Scotland’s university and colleges minister has said the sector has been “badly bruised” by Covid-19 as he praised its response to the pandemic.
Richard Lochhead, the further and higher education minister, said colleges will be “even more pivotal” during the economic recovery from coronavirus “as we emerge badly bruised economically from the pandemic in search of stability and growth”.
Guidance will also be published this week, the minister said, on how to keep staff and students safe during a phased return to normality in the new term.
He added that the recovery of the college sector in Scotland from Covid-19 will have a “huge influence” on how the country as a whole responds.
Writing in The Herald, Mr Lochhead said: “The flexibility and professionalism colleges have shown in the past 100 days has demonstrated they are more than well equipped to provide not only a safe working environment for everyone, but to support students in their studies with the highest quality of learning and teaching.
“I have been a proud further and higher education minister as I watched our network react so brilliantly to the Covid-19 crisis, and would like to thank them for that collective effort.

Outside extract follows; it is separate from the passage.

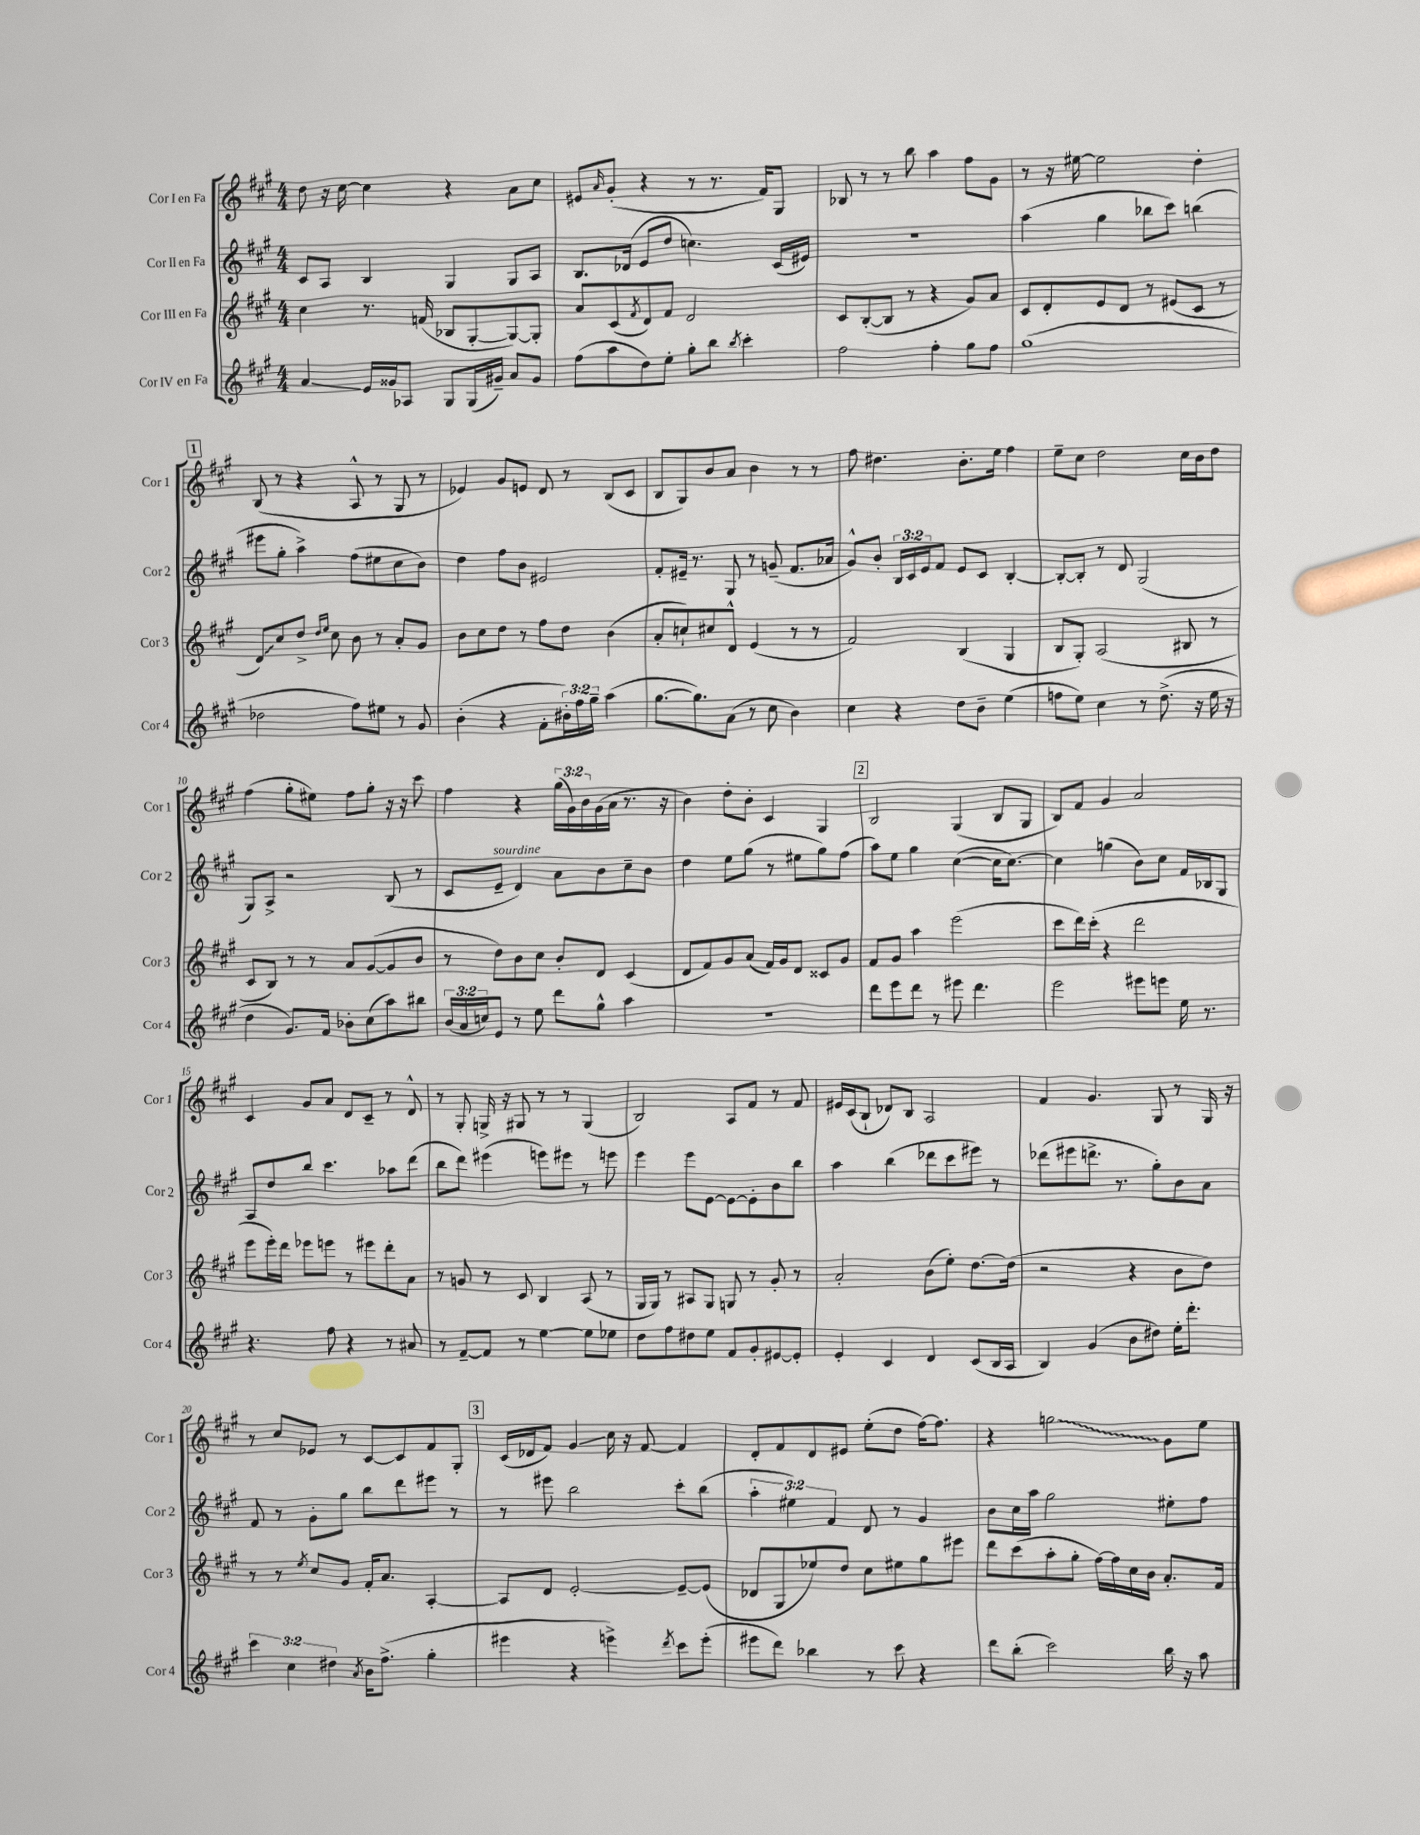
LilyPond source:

“I am of no doubt, whatever, they will continue to rise to the ongoing challenges of not only recovering from the effects of this once-in-a-lifetime situation but continuing to provide the productive pipeline of the talent we need to prosper as an economy.”
The minister praised the switch to distance learning seen in colleges across the country, as well as the support given to the NHS and local communities from the sector.
He said: “How Scotland’s colleges switched incredibly swiftly to digital teaching and assessment was a brilliant shop window of their adaptive skills, as we all moved into new ways of operating and thinking.
“Their students and staff then rose just as impressively to the complex everyday challenges presented by Covid-19, by offering their time, skills and much-needed materials such as personal protective equipment to both the NHS, and to some of the most vulnerable members of their own communities, to first react and now recover, via social care and community organisations.
“Their skills also came to the fore by addressing some complex engineering and other disciplines brought into play, for various sectors to react to the crisis.”
Mr Lochhead added: “How our college sector emerges now from Covid-19 will have a huge influence on how we do as a country.”